Göktaşı, ‘kuyruklu yıldız’a dönüştü: İşte 10 bin kilometrelik izin fotoğrafı
NASA, gezegenin göktaşlarından korunması için yıllardır üzerinde çalıştığı DART projesi kapsamında ilk testini geçtiğimiz gün başarıyla gerçekleşti. Ajans, uzaya gönderdiği araç ile Dimorphos adlı göktaşına bilerek çarptı. Amaç, gök taşının bir çarpışmayla yörüngesinin değiştirip değiştirilmeyeceğini öğrenmekti.
WebTekno'nun haberine göre, çarpışma anına ve sonrasına ait görüntüler daha sonra Hubble ve James Webb aracılığıyla da paylaşıldı. Sonuç için bir süre daha göktaşının gözlemlenmesi gerekirken, bugün önemli bir gelişme kaydedildi. Şili’de bulunan SOAR teleskobu ile göktaşını takip eden gök bilimciler, göktaşının çarpışmadan sonra ardında bıraktığı izin 10 bin kilometreyi aştığını paylaştı.
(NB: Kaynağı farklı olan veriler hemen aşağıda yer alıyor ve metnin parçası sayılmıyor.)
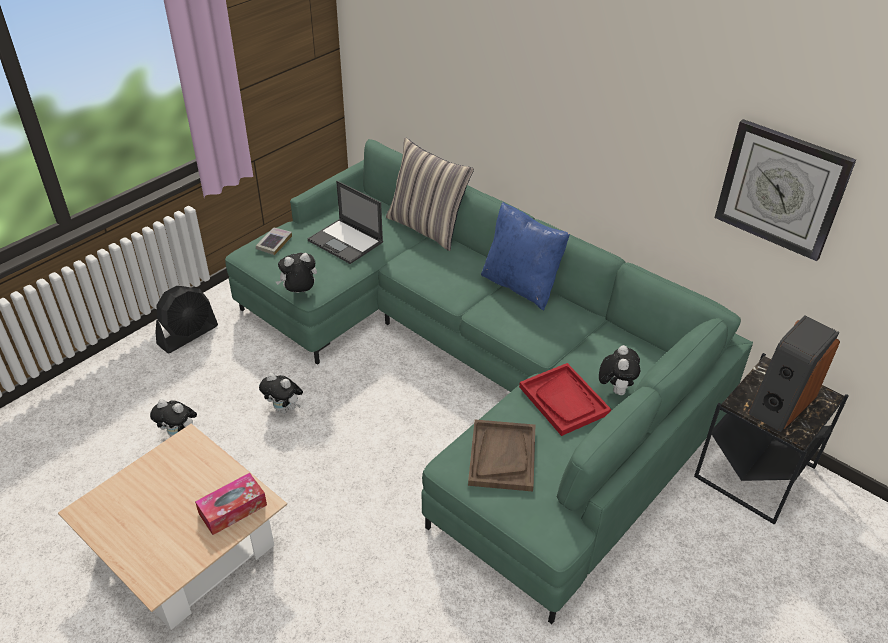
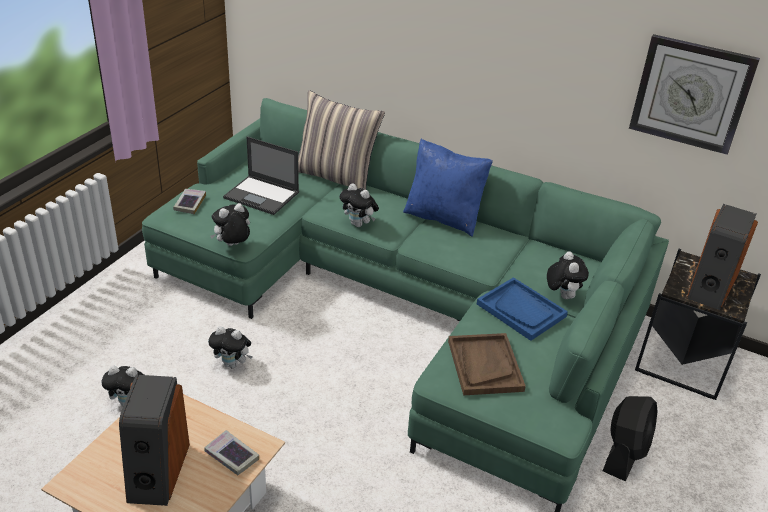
camera: 15 degrees left, 5 degrees down
black fan [155,286,218,353] -> black fan moved to [603,396,658,482]
tissue box [195,473,267,535] -> book [204,430,259,475]
red tray [519,363,611,436] -> blue tray [477,277,568,341]
none -> speaker [119,375,190,506]
none -> plush toy [339,183,379,227]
Uzay aracının göktaşına çarptığı andan iki gün sonra çekilen yukarıdaki görüntü, göktaşının ardında 10 bin kilometrelik bir iz bıraktığını gösteriyordu. Bu iz, çarpışmayla uzaya saçılan toz ve diğer materyallerden oluşuyordu. Bilim insanları, bu izin daha da uzamasını ve dağılmasını, bir noktadan itibaren de gözlemlenemeyecek kadar ince olmasını bekliyorlar.
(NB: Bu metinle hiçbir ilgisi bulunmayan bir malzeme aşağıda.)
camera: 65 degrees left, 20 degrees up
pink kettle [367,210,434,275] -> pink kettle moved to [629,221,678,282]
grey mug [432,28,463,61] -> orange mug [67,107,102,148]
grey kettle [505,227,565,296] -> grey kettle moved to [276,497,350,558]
160 metre çapındaki göktaşının çarpışmadan sonraki davranışı, önümüzdeki haftalar ve aylar boyunca yakından takip edilecek. Bu görevden elde edilen veriler, gelecekteki potansiyel tehlikelere karşı insanlığı korumak için kritik olacak.
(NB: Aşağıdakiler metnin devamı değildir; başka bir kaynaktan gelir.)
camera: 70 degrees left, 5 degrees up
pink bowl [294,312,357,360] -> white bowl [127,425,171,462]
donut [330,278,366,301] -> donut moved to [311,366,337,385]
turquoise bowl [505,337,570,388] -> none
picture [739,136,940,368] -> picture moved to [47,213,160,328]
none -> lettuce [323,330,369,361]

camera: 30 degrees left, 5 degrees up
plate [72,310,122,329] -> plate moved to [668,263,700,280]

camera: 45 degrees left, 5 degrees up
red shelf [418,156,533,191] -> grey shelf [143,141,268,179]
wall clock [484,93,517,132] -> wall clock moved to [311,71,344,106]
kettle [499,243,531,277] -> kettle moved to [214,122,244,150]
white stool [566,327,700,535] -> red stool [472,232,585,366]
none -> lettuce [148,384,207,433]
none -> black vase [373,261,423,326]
Göktaşı, tarihin ilk yapay kuyruklu yıldızı olabilir
Kuyruklu yıldızlar, uzayda belli bir yörüngede ya da başıboş şekilde dolaşırken yıldızlara yaklaştıklarında üzerindeki su ve buzun buharlaşmasıyla arkasında binlerce kilometre iz bırakan göktaşlarıdır.
NASA'nın geçtiğimiz hafta çarpmış olduğu göktaşı, bu şekilde doğal yollarla bir iz oluşturmadı ancak çarpışmanın etkisiyle arkasında tıpkı bir kuyruklu yıldız gibi binlerce kilometrelik iz bıraktı. Bu, söz konusu göktaşının tarihin ilk yapay kuyruklu yıldızı olabileceğini akıllara getiriyor. Ancak bilim insanlarının henüz bu konuda resmi bir açıklaması bulunmuyor.